HOPE and Pathways have been working with this family for about 6 weeks, as part of a year-long program to help them become self-sufficient. "It is not a quick fix or band aid, says Christine Wright, Resource Coordinator at HOPE, it is about taking the family and working hand and hand with them and guiding them through this process." Like Richard, Jack also completed the "MOST" program which helped him to learn a new trade and secure a job through Pathways in his trade.
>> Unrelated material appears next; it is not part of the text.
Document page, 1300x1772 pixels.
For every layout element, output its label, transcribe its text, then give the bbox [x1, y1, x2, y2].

HOPE assisted Tina and Jack with emergency housing at a hotel until suitable affordable housing could be found, their stay at the hotel ended up being for three weeks. HOPE also helped them with food and gas so Jack could get to his job training and finally to his new job.
"We've worked intricately with Tina and Jack to find a home that would be affordable and HOPE helped the family with the move in costs. It was quite emotional for everyone when we were able to move this family into their new home this past week, said Christine Wright. With assistance from HOPE and Pathways we are taking this family from homelessness to self sufficiency, and will guide them over the next year", she said.
HOPE is blessed with the support from our community to be able to help many families like this throughout the year. Through the Family Team Conferencing process, HOPE will be working with both of these families and many others as true partners with them in their journey to self sufficiency. In a time of uncertainty and limited resources, HOPE is committed to solving the issues facing our community in new and innovative ways.